A collaborative installation by Vandal ister

(Jennifer Vanderpool and Jane Callister)

 

Green leaf Gallery

Whittier College, CA

March 20 - April 28, 2006

“The Wondrously Strange and Sumptuous Sacrilusciousness of Jane Callister and Jennifer Vanderpool”

By Eve Wood

 

Collaborations are, at their most successful, the temporary marriage of disparate psychologies, or rather, the temperaments of two very different people combined, or rather fused together, only to be pulled apart again for further scrutiny. Ideally, each person's vision is amplified by the other, as is the case with the unique and mesmerizing artistic union of Jane Callister and Jennifer Vanderpool.
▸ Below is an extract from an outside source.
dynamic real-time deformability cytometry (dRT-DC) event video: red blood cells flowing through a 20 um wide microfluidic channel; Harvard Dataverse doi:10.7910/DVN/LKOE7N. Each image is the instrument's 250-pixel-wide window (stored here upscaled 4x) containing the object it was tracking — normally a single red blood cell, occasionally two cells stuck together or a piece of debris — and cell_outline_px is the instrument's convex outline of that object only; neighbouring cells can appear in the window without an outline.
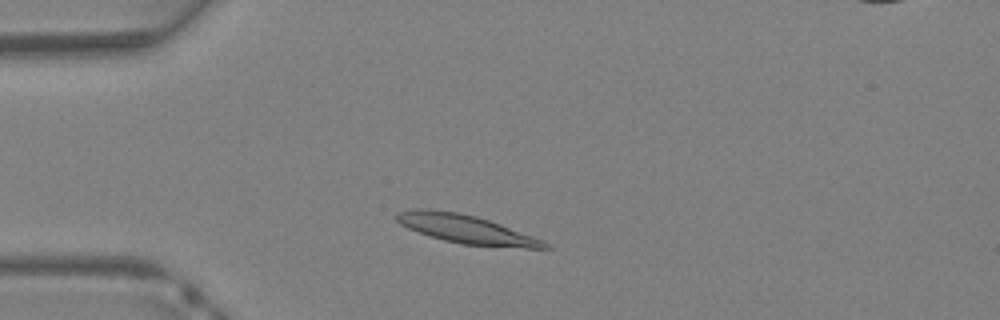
{"species": "Egyptian fruit bat (a non-hibernating species)", "species_latin": "Rousettus aegyptiacus", "temperature_condition": "warm", "stored_images_in_passage": 34, "segment_of_instrument_passage": [1, 2], "camera_frame_rate_fps": 3000, "um_per_image_px": 0.085, "animal": {"sex": "female"}, "frame": {"image": 1, "passage_image": 5, "time_ms": 1.333, "image_size_px": [1000, 320], "cell_outline_px": [[552, 248], [528, 248], [460, 244], [444, 240], [408, 228], [400, 224], [396, 220], [396, 212], [412, 208], [428, 208], [460, 212], [476, 216], [500, 224], [544, 240]], "centroid_in_image_um": [39.59, 19.46], "position_along_channel_um": 45.4, "area_um2": 24.57}}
As the title of the exhibition suggests, (Sacriluscious), the greatest sacrilege is always mouth-wateringly luscious and most definitely limitless, and mind-expanding.

 

Their newest collaborative project, “Sacriluscious” is the fourth in a series of recent installations by Vandal ister (Jennifer Vanderpool and Jane Callister). As with prior installations, this large scale work involves a variety of materials from wax to video to plaster casts, each element employed with tremendous sensitivity, and operating as both a visual and visceral response to the unique architectural challenges presented by Whittier College 's Greenleaf Gallery with its high arching ceilings and near Gothic architecture.

 

Steering away from the pop oriented, hyper-reality of previous installations, the duo has chosen this time to explore the darker, more subversive underbelly of American Pop culture, examining the blatant travesty of its own uselessness as we've evolved from the recklessness of prior generations with their “fun in the sun” attitudes, toward an equally alienating, though darker, more poetically charged attitude toward living. The work is generous, taught and unforgiving, as a black sand beach unfolds in the gallery, leading the viewer toward Callister's near-hysterical splash paintings, all linearity confounded, as Vanderpool's Jell-O mold casts rise up with embedded video monitors flashing footage that resembles the old film noir graphic novel.

 

Callister and Vanderpool are riotous in their aesthetic, as their work defies the usual, predictable expectations of beauty with rampant explosions of color and ribald bubbling craters made of adhesive vinyl attached directly to the walls of the gallery. Their scrupulousness and attention to detail combined with a sense of deepening irony and sardonic humor inform their work to a point beyond which the viewer cannot return, but must continue forward into the ever-expanding “Vandalisterland,” a world which promises no concrete answers but pushes on through an imaginary terrain of unmarked alien graves and bristling, scintillating eruptions of paint and velvet flocking toward a single goal of self expression. These two women are here to be reckoned with. We won't forget them.